# Peacocks



## Cpat75 (May 21, 2012)

Is it legal to shoot peacocks in ohio?

Outdoor Hub mobile, the outdoor information engine


----------



## leftfordead88 (Oct 22, 2007)

Cool first post.. 


Outdoor Hub mobile, the outdoor information engine


----------



## LilSiman/Medina (Nov 30, 2010)

There probably escapies.

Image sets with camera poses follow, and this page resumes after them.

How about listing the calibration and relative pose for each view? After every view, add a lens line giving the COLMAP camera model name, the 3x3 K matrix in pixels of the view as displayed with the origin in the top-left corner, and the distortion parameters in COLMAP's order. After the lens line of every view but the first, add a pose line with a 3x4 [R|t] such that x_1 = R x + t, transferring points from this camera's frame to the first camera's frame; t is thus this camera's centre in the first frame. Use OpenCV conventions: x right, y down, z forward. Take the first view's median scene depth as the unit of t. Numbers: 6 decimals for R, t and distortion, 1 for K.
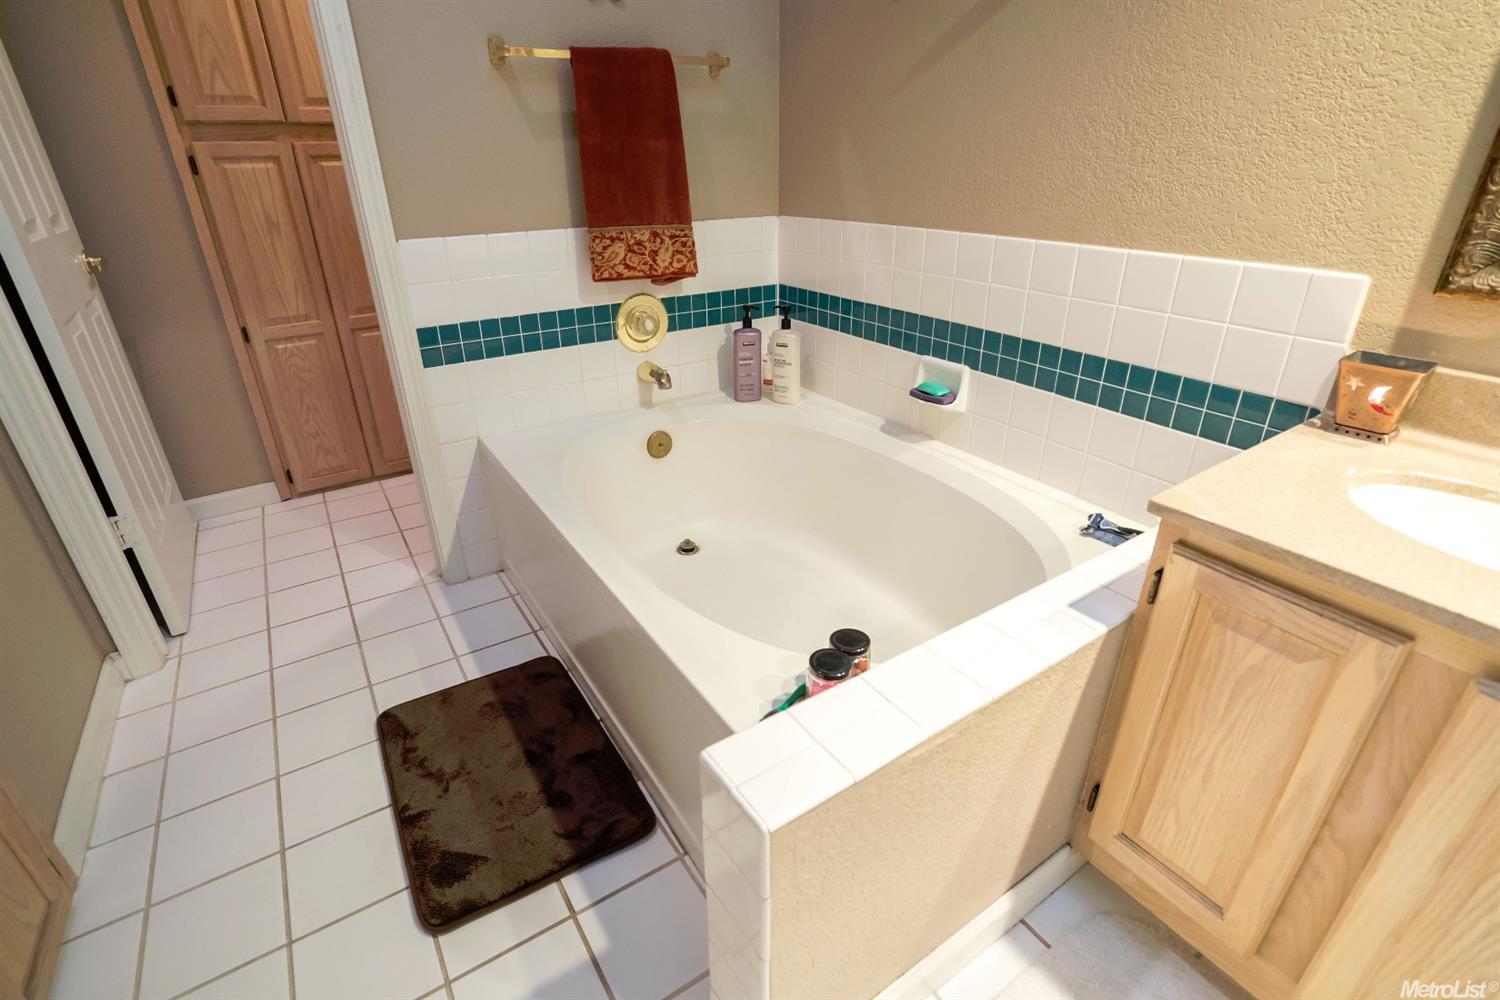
lens RADIAL K [[712.3, 0, 754.1], [0, 712.3, 495.2], [0, 0, 1]] dist [-0.066060, 0.027519]
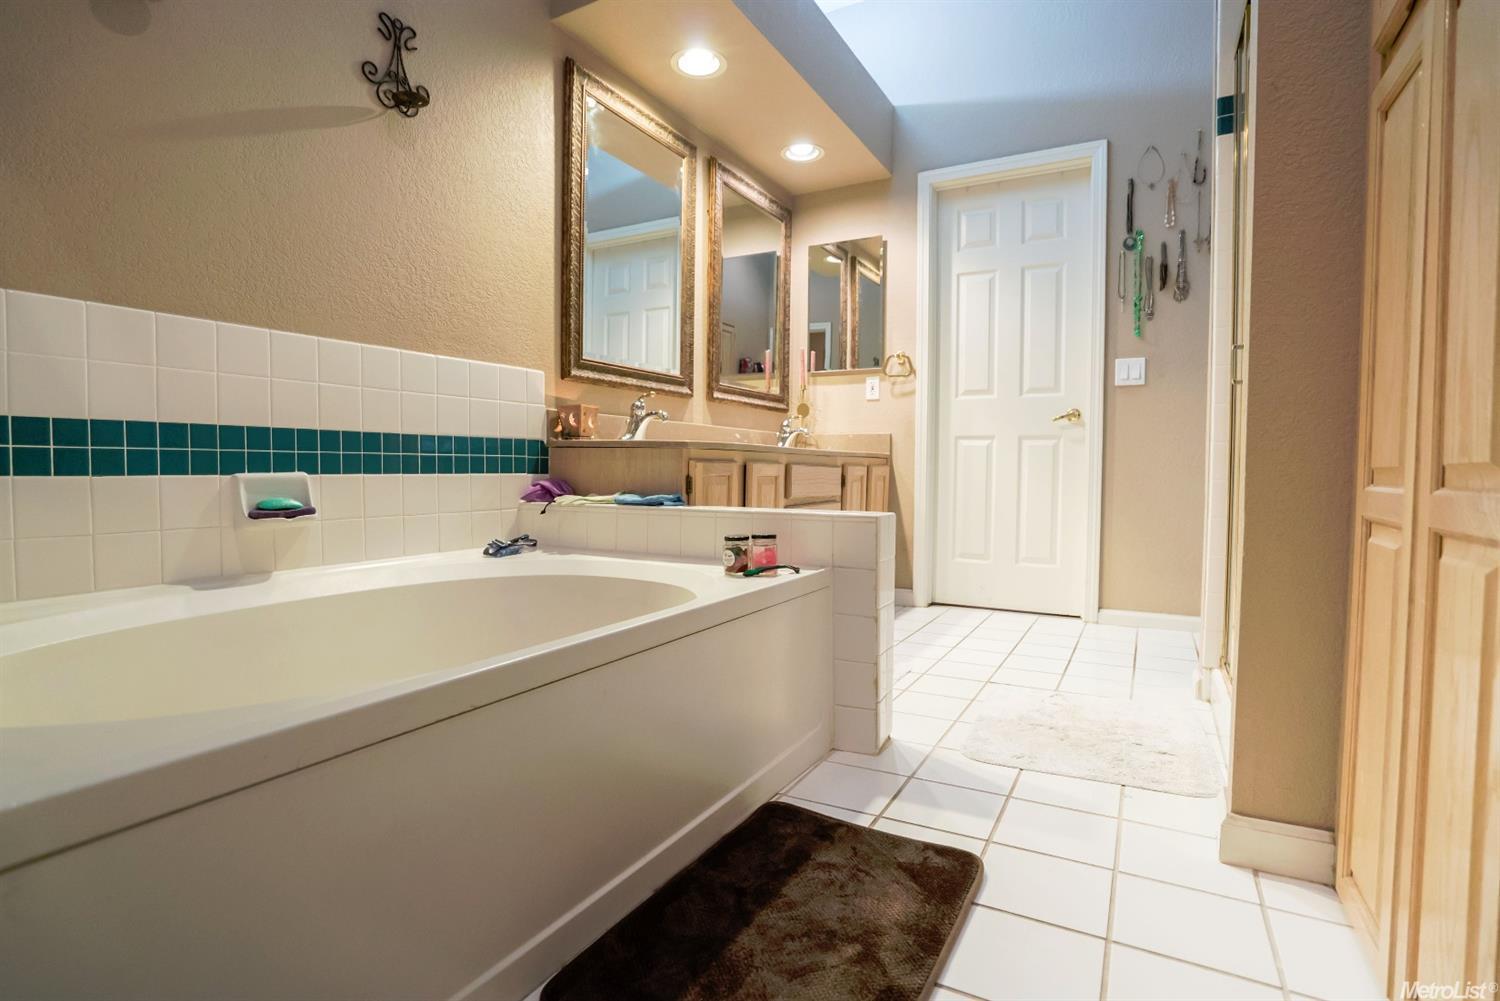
lens RADIAL K [[712.3, 0, 754.1], [0, 712.3, 495.7], [0, 0, 1]] dist [-0.066060, 0.027519]
pose [[-0.454491, -0.024268, 0.890421, -0.679574], [0.389495, 0.893584, 0.223161, -0.114554], [-0.801082, 0.448239, -0.396673, 0.800506]]
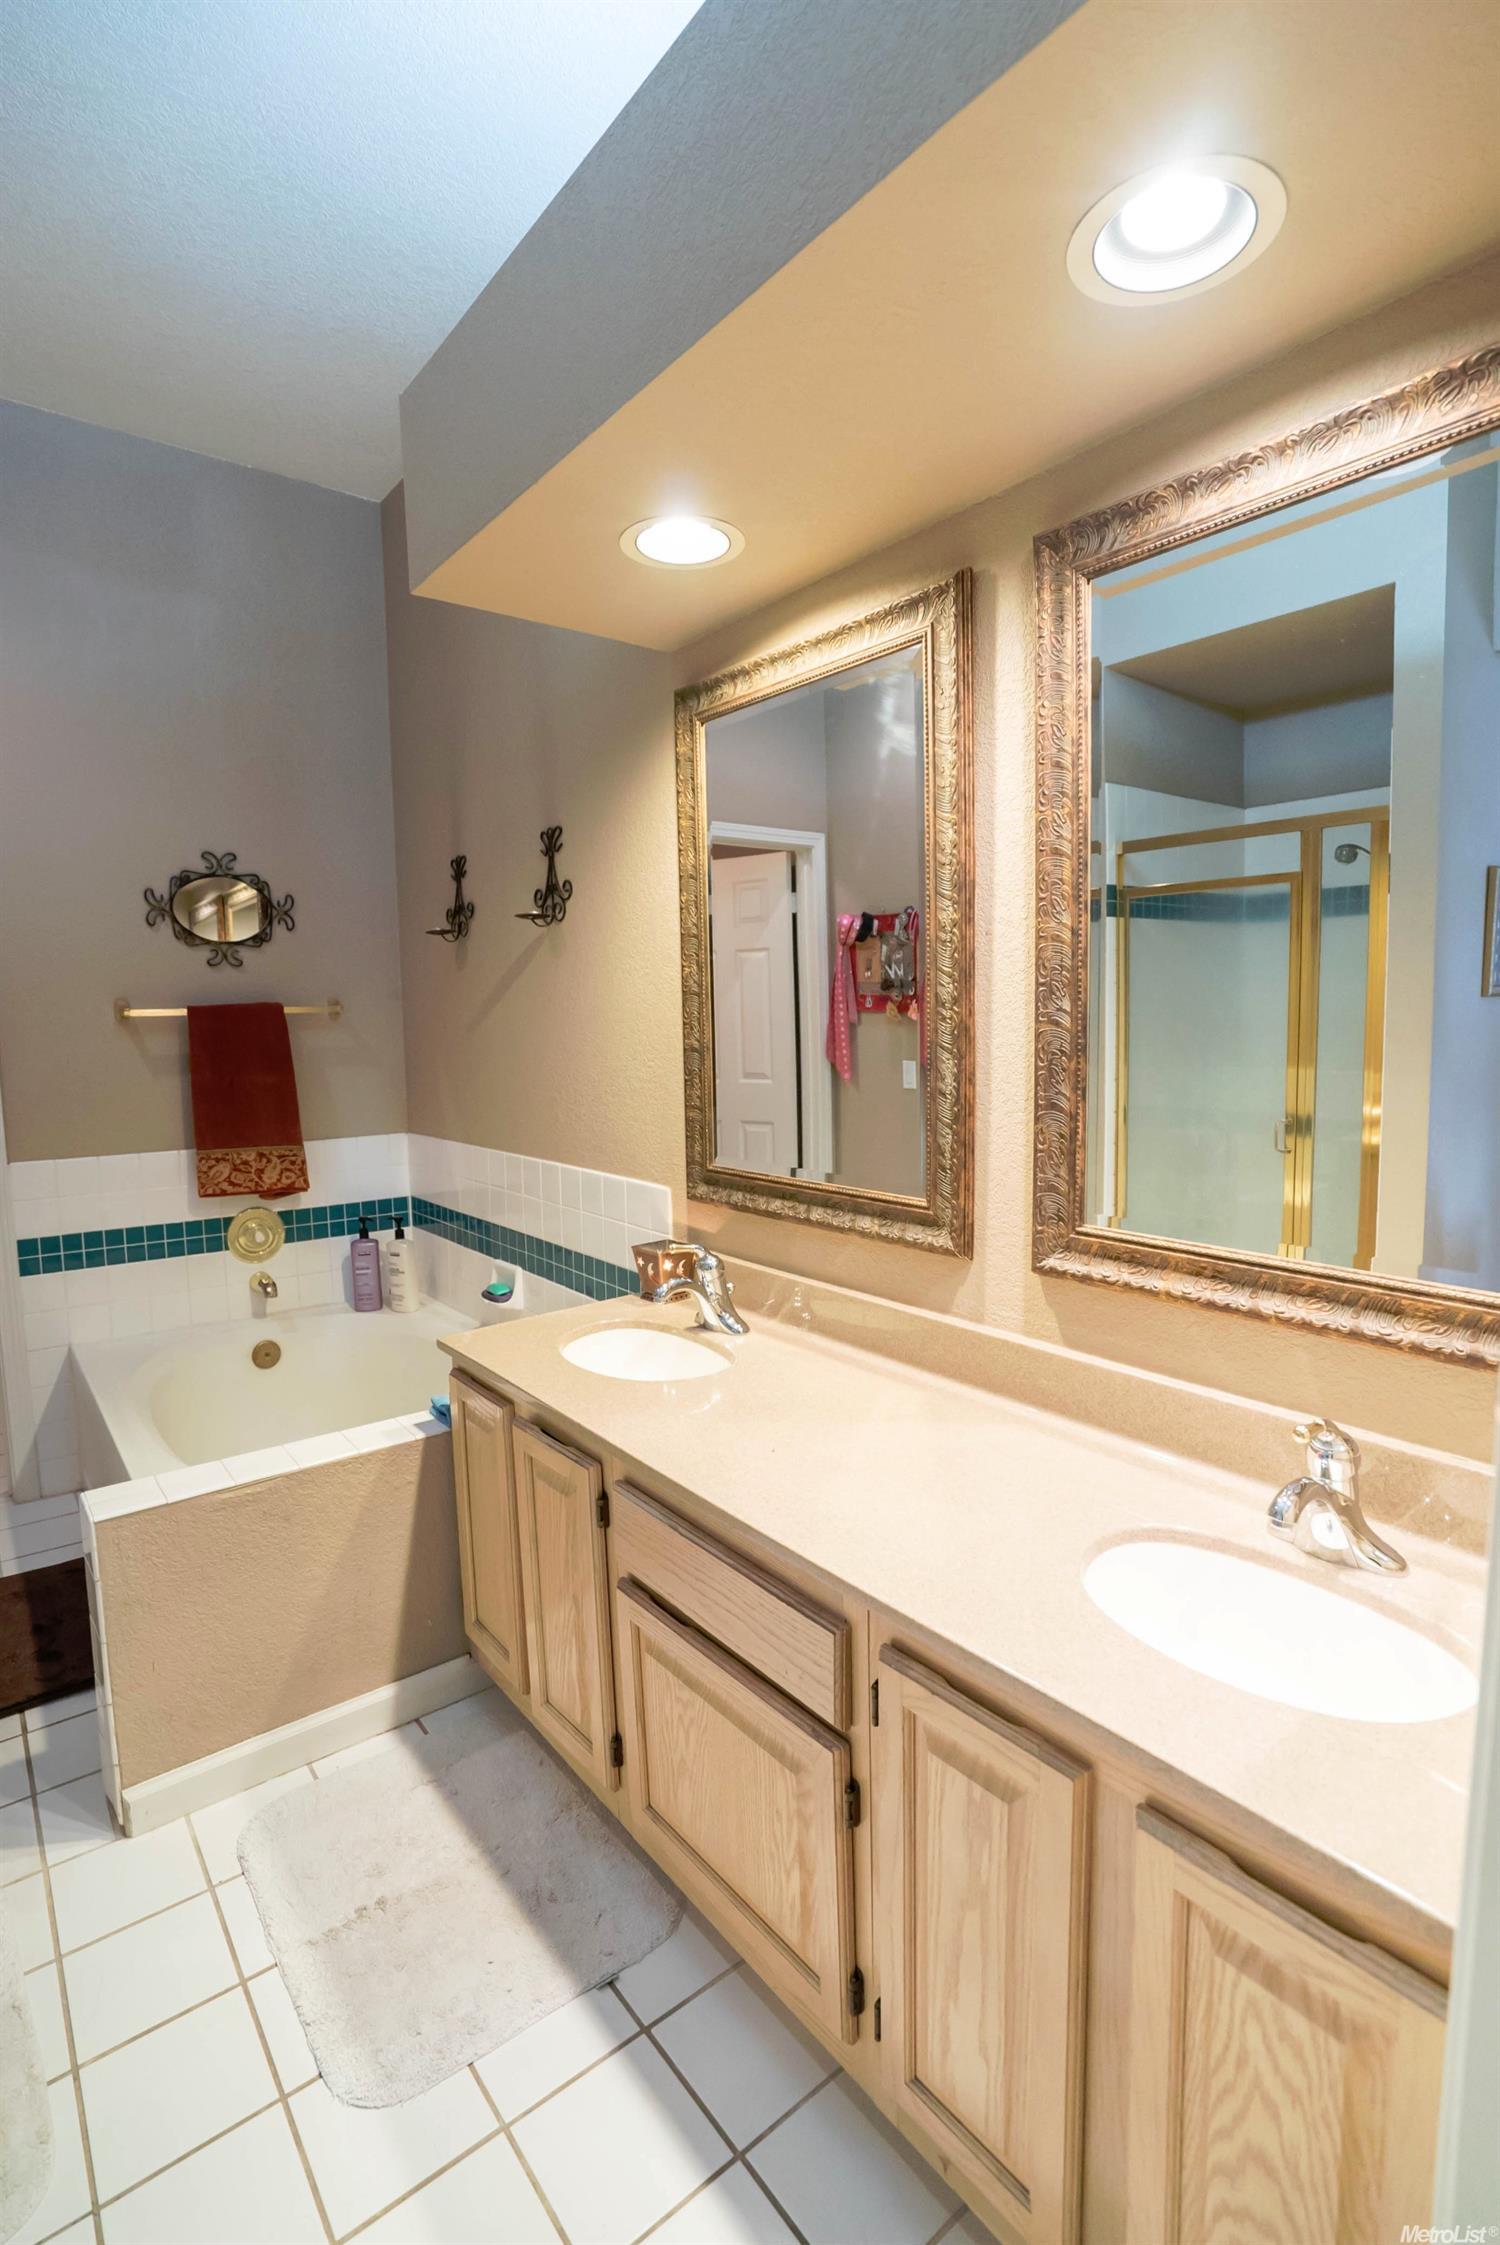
lens RADIAL K [[1066.1, 0, 750.0], [0, 1066.1, 1122.5], [0, 0, 1]] dist [-0.066060, 0.027519]
pose [[0.996368, -0.010418, 0.084510, 0.468120], [0.038433, 0.940660, -0.337166, 0.160446], [-0.075983, 0.339189, 0.937644, -0.596873]]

I would not recomend it since they're probably someones pets.


----------



## radar3321 (Feb 27, 2012)

Where in this fine state are you looking to shoot peacocks?

Outdoor Hub mobile, the outdoor information engine


----------



## Cpat75 (May 21, 2012)

around camden ohio I see them a lot there on public ground

Outdoor Hub mobile, the outdoor information engine


----------



## hang_loose (Apr 2, 2008)

I wonder if they taste like chicken???


----------



## tmack (Oct 26, 2008)

ive seen a few peacocks in that area cpat


----------



## tmack (Oct 26, 2008)

maybe free range peacocks ...lol


----------



## firstflight111 (May 22, 2008)

Cpat75 said:


> Is it legal to shoot peacocks in ohio?
> 
> Outdoor Hub mobile, the outdoor information engine


yes it is okay to shoot them there no season on them .and they taste good ..


----------



## Cpat75 (May 21, 2012)

Cool thanks man!

Outdoor Hub mobile, the outdoor information engine


----------



## sherman51 (Apr 12, 2011)

this is a neat thread. but i have never even heard of wild peacocks. but i would make for sure before shooting one, they may be a protected bird. i would contact the odnr and see what they have to say. if you find out for sure and you know a good place to hunt them you can invite me along,LOL. i would love to get one.
sherman


----------